My clients in foreclosure used to say to me, “if they dont give me a modification…the bank is going to lose; the property is not worth as much as the loan, and underwater.”  the bank is going to lose?”  I kept thinking about this statement.  Corporations are not in the business of losing.  If they lose, they go under.  But after a long time, what was really happening became apparent.  Lets say the note has a principle of $500,000.00 owed on it at the time of foreclosure.  This incoming investor paid $50,000.00 for it.  At foreclosure sale or short-sale  the property fetches $300,000.00.  Guess who just made over a 200% profit on their investment, buying non performing asset, which in a prior life, they originated in sub prime?

Yes my client got the money.  But its not that simple.  Principles of contract have always been king in our beautify and and yet sometimes horrific capitalist society.  It part of what makes this country great.  But if contract is king, i maintain the greatness of this Country stems from the fact that Equity and the Law are supposed to be its Queen.  A foreclosure action is an action based in Equity.  This means that any party coming to the Court for relief must have “clean hands”.

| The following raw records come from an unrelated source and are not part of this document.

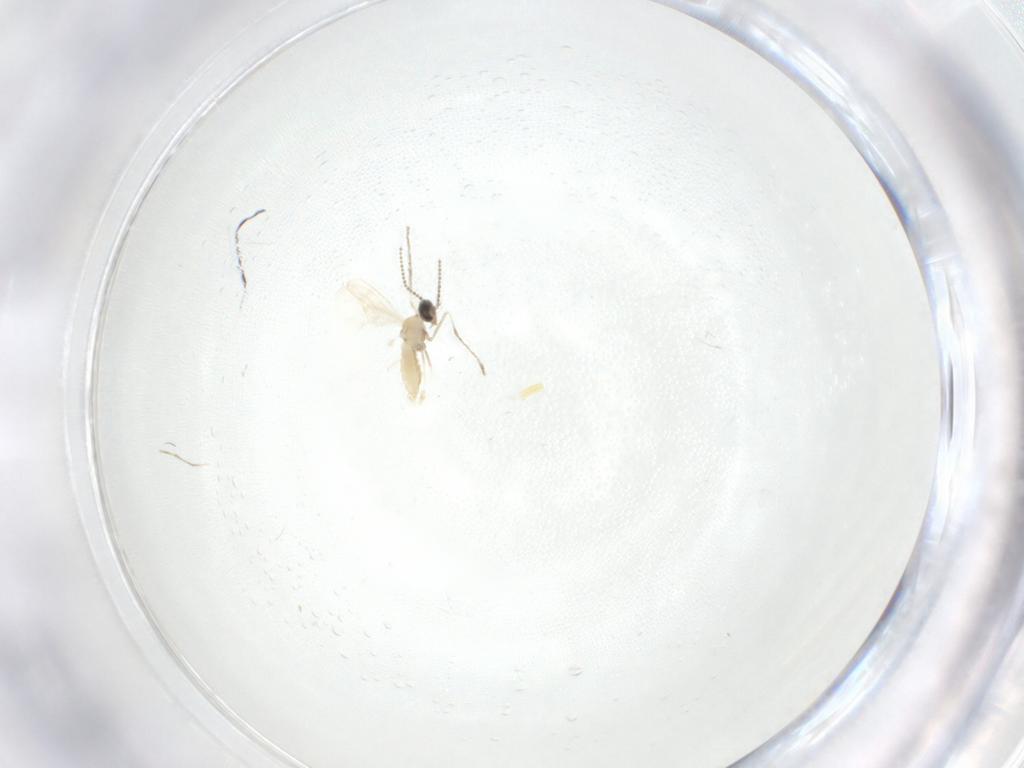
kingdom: Animalia
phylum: Arthropoda
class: Insecta
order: Diptera
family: Cecidomyiidae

Our society must not allow homage to contract to trump the law and soil the integrity of our Courts. Courts which unknowingly deferred to banks and overlooked or ignored the fraud being perpetrated by the banks in the Courts against homeowners in the foreclosure actions being advanced all over the Country.  Our Courts must have a say when legislators refuse to take action to protect the fundamental principles of equity due process and fairness, which are codified in our laws?  The banks and their investors have pulled the wool over all of our eyes, but It is not going to happen forever.  In recent years judges, legislators and lawyers have caught on to the scheme and called it out.  Not in time for most of those who lost their homes already.  But in time to stop the remaining batch of actions which are a blight on our Court system and society.

The checks and balances in our democracy and the method of confronting inequity in society are painstaking and take so much time.  Our regulators and government officials are constantly playing catch up with those innovators who find loop holes and scheme to earn profits with complete disregard to the welfare of our Nation and its people.  In the mortgage foreclosure world, things have only moderately improved with respect to the protections enacted to prevent the abuses that led to the meltdown the misfortune of so many.  The laws created to protect distressed homeowners have no teeth and have been flouted by banks, who just keep paying fines and settlements to avoid criminal prosecution.  Pay a few billion dollars, it is just a couple of days pay.

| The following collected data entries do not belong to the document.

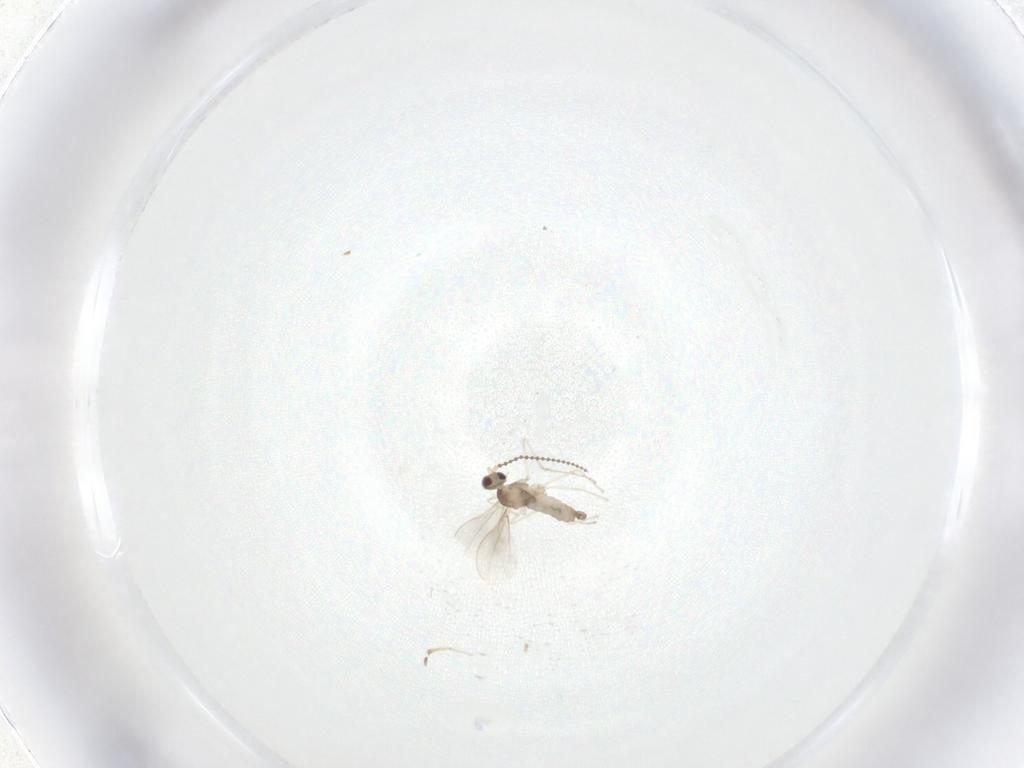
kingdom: Animalia
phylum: Arthropoda
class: Insecta
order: Diptera
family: Cecidomyiidae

Wall Street funds the reelection campaigns of the legislators in Washington and New York.  The legislators write the laws which are suppose to protect the borrowers who were taken advantage of.  They write laws to satiate the masses.  Laws with no teeth, which the banks can dance around, as long as they pretend to be dealing in good faith to offer home retention options to the distressed borrower.

A cram down statute proposed by some progressive minded legislators was rejected by government.  Such a statute would have permitted trustees in bankruptcy to restructure and reduce the debt on a home to comport with the current value of the property for interest rates which were more reasonably related to current market forces.  But such idea was squashed.  Instead the benefit of the restructuring or reducing the mortgage debt was given to the market.  Why should it be given to the working and middle class?  Instead give it to the folks that originated the loans, who buy the paper for a song, and then putthe property in to their inventory, and just wait a few years to gain control of the home, resulting in a absurd profit on their investment.

i guess when they make a killing on a foreclosed home in the latest scheme, the wealth will trickle down to the rest of us.